Columnist Jeff German: Threat to LV again overlooked
Tuesday, Dec. 7, 2004 | 10:57 a.m.
This has not been a good year to showcase my ability to predict the future.
I thought John Kerry would win the race for president.
I thought Sandy Murphy and Rick Tabish would be convicted again of killing Ted Binion.
I thought the Senate would remove Controller Kathy Augustine from office.
And, with all of the fuss authorities made about stepping up security in Las Vegas last New Year's Eve, I was sure we were a lock to get more federal homeland security money.
Wrong.
Las Vegas actually got $2 million less this year in special urban anti-terrorism funds from the U.S. Homeland Security Department.

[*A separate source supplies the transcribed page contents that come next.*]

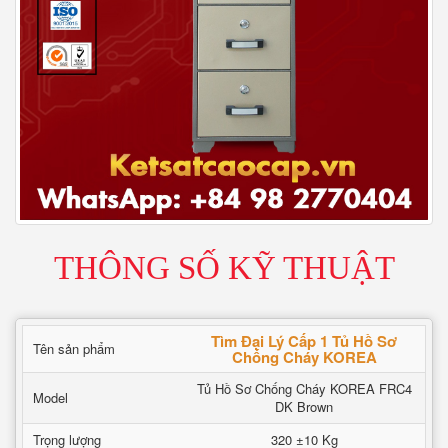
THÔNG SỐ KỸ THUẬT
Tìm Đại Lý Cấp 1 Tủ Hồ Sơ
Tên sản phẩm
Chống Cháy KOREA
Tủ Hồ Sơ Chống Cháy KOREA FRC4
Model
DK Brown
Trọng lượng
320 ±10 Kg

We dropped from $10.5 million to $8.5 million.
We are getting less money than such cities as Denver, $8.7 million; New Orleans, $9.3 million; Phoenix, $9.9 million and Portland, $10.3 million.
Our share of the $854 million pot declined even though our New Year's Eve bash on the Strip is second only in international notoriety to New York's Times Square celebration, and even though Las Vegas has been picked up in terrorism intelligence chatter in the past. Last year Homeland Security Secretary Tom Ridge mentioned Las Vegas in the same breath as New York, Los Angeles and Washington as cities that needed to tighten security for the New Year's holiday.

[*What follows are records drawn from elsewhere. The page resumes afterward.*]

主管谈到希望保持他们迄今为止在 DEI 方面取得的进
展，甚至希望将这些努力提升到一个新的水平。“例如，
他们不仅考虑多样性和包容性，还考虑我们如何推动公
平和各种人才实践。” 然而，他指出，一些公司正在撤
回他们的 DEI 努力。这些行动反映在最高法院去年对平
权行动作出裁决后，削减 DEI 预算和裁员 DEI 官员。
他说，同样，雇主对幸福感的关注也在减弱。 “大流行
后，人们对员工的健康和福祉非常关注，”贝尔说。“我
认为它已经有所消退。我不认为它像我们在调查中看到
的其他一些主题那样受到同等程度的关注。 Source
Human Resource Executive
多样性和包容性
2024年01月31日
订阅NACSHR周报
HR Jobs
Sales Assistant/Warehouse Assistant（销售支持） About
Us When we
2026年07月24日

And so once again local lawmen are left shaking their heads, wondering what a city that attracts 35 million tourists a year and is home to nearly two dozen of the world's largest hotels has to do to get its fair share of funds.
"Obviously, I'm disappointed," says Sheriff Bill Young, who has made homeland security his top priority. "It's frustrating. We go backwards instead of forward."
This wouldn't be so hard to take if Las Vegas wasn't the symbol of Western decadence to the terrorists.
We're on al-Qaida's radar, yet year after year we get the short end of the stick, and we tell Washington, "Thank you. Please give us the short end again next year."
There's plenty of blame to spread around this time. I would start with Nevada's congressional delegation, which once more dropped the ball and demonstrated its lack of clout inside the Beltway. Sens. Harry Reid and John Ensign and Reps. Shelley Berkley, Jim Gibbons and Jon Porter should have been on this issue like glue after the nightmarish security measures authorities here were forced to take last New Year's Eve.
If the delegation had done its job, it wouldn't be in the position of having to explain its failings this week. And we'd be feeling safer.
We're told that New York City, the site of the Sept. 11 World Trade Center attack, successfully lobbied for additional cash this time, receiving $207 million over last year's allocation of $47 million. Fair enough. New York probably deserves the additional money.
We're also told that, because Las Vegas doesn't have a port or nuclear power plant to protect, the threat of terrorism is less here than in cities with those facilities.
But we have something no other city in America has -- the ability to attract droves of visitors from all over the world. We own the world's most popular dateline.
Other than New York or Washington, D.C., is there a better place for al-Qaida to make a statement about the evils of Western society than Las Vegas?
One of these days Nevada's congressional delegation will make that clear to the Homeland Security Department -- before the prediction that everyone is afraid to make comes true.